● PASSAGE TO READ
::::
Thursday, March 11, 2010

Please See The Attendant!

Yesterday, on my way home from work, I decided to stop off at the local gas station. With only 7 miles until empty, I figured it was a good time. As usual, I pulled out my debit card and slid it into the card reader. When prompted, I typed in my pin number.

Moments later, I received a discouraging message that read, "Please See the Attendant."

The Moment of Realization
Reluctantly, and with few options, I made the long walk to the central attendant booth. I explained to the man behind the bullet-proof window that I was encouraged to come see him. The quiet gentleman easily pointed to  the lonely card reader sitting before me.

For a third time, my card produced nothing but disappointment. Did I type my pin number in correctly? Once again, nothing.

Fed up and embarrassed, I made an executive decision to drive a few more miles to the next gas station. Like before, I went through the steps of purchasing gas. Yet again, my card failed.

Immediately, I ruled out a broken machine or a worn out debit card. No, this sounds an awful lot like a lack of funds. Curiously, I asked myself how this could have happened.

Without delay, I called Wachovia. Guess what? I have more than enough money to cover a few gallons of gas. If this is the case, why is my card not working? Was it my fault? Did I do something to deserve this embarrassing situation?

I had no answers. So, I called a customer service representative and was transferred to the "Lost Card Division." Come to find out, my card number had been compromised by a hacker.

What? So, that's why I cannot buy gas? No, the agent explains. Wachovia needed to protect me and they felt turning off my card was best.

Don't misunderstand me, I appreciate the proactive approach to avoid financial loss, but what am I supposed to do? I have no cash, five miles of gas remaining in the truck, and nearly 20 miles between me and the house.

Do you know what Wachovia recommended? After a quiet snicker, the agent suggests that I visit a closed bank branch or use a check. Isn't that what a check card is for?

The more I thought about the situation, the more upset I got. So, I asked the question, "Why didn't you guys tell me about this sooner?"

I started thinking about all the places I could have been in this situation. The, now aggravating, agent then says Wachovia sent a letter to my home explaining the details.

"When did you send it?" I ask.

"Two days ago", he replied.

"When should I have received it?" I inquired.

He then states, "In five days."
::::
● MATERIAL SHOWN
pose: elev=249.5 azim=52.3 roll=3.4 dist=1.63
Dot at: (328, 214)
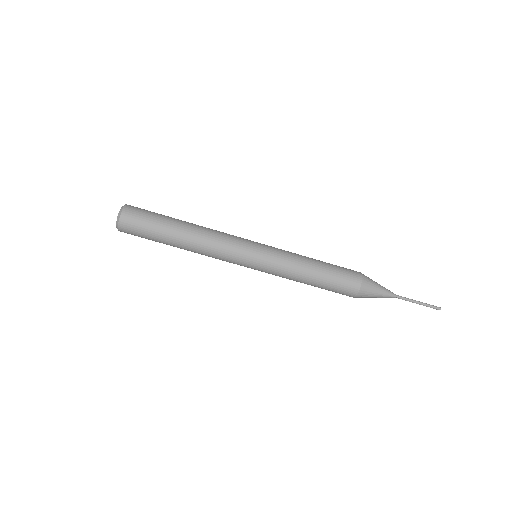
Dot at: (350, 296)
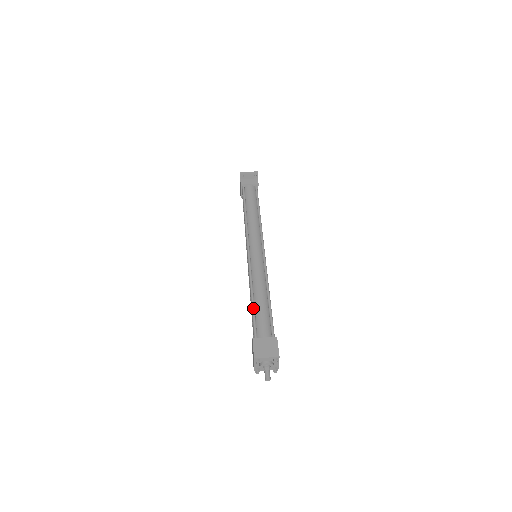
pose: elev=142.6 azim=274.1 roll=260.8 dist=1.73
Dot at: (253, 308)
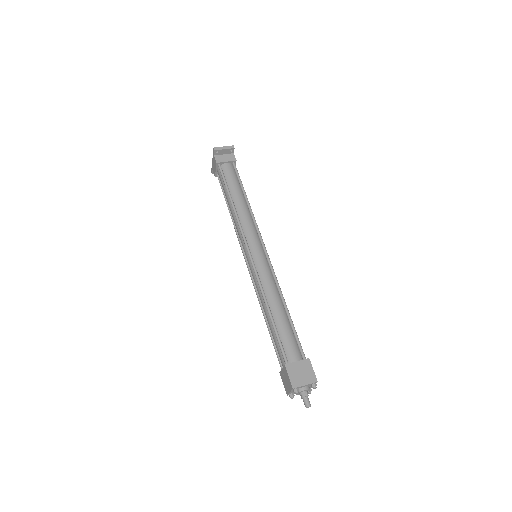
Dot at: (274, 326)
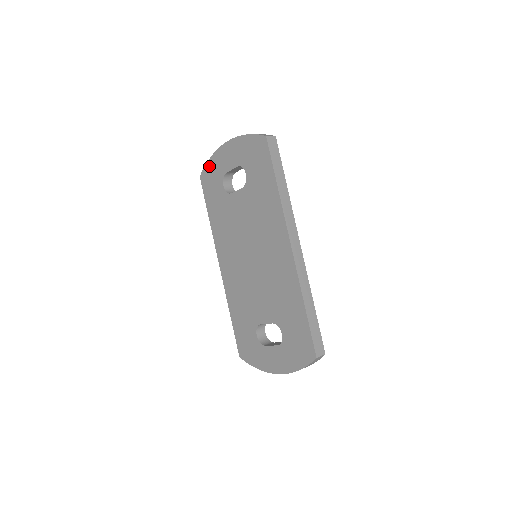
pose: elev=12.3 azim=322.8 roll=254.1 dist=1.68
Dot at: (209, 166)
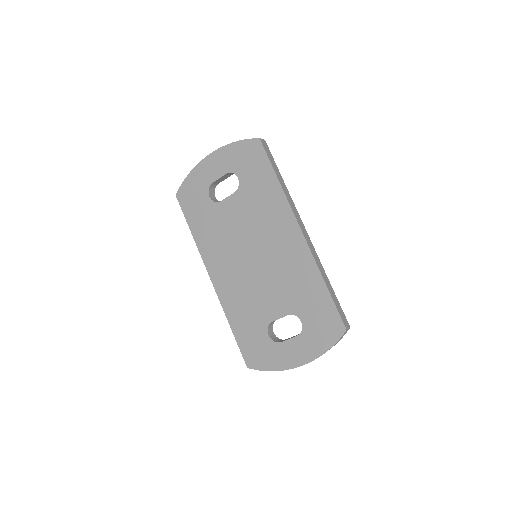
Dot at: (188, 182)
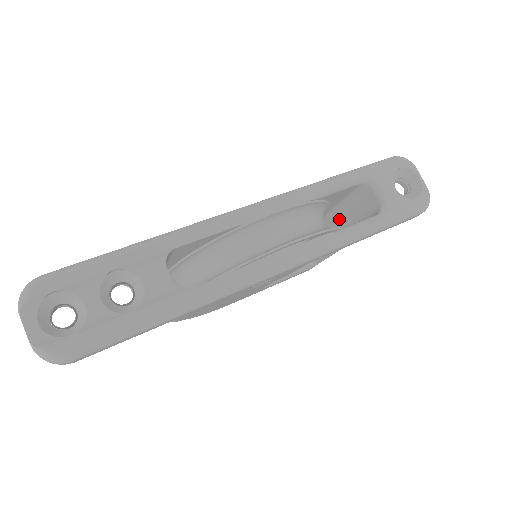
::::
● PROBLEM DESCRIPTION
Please copy the debit card story between "The Moment of" and "could have happened.", inclusive, swapping in "filling station" for each "gas station".

● TASK SOLUTION
The Moment of Realization
Reluctantly, and with few options, I made the long walk to the central attendant booth. I explained to the man behind the bullet-proof window that I was encouraged to come see him. The quiet gentleman easily pointed to  the lonely card reader sitting before me.

For a third time, my card produced nothing but disappointment. Did I type my pin number in correctly? Once again, nothing.

Fed up and embarrassed, I made an executive decision to drive a few more miles to the next filling station. Like before, I went through the steps of purchasing gas. Yet again, my card failed.

Immediately, I ruled out a broken machine or a worn out debit card. No, this sounds an awful lot like a lack of funds. Curiously, I asked myself how this could have happened.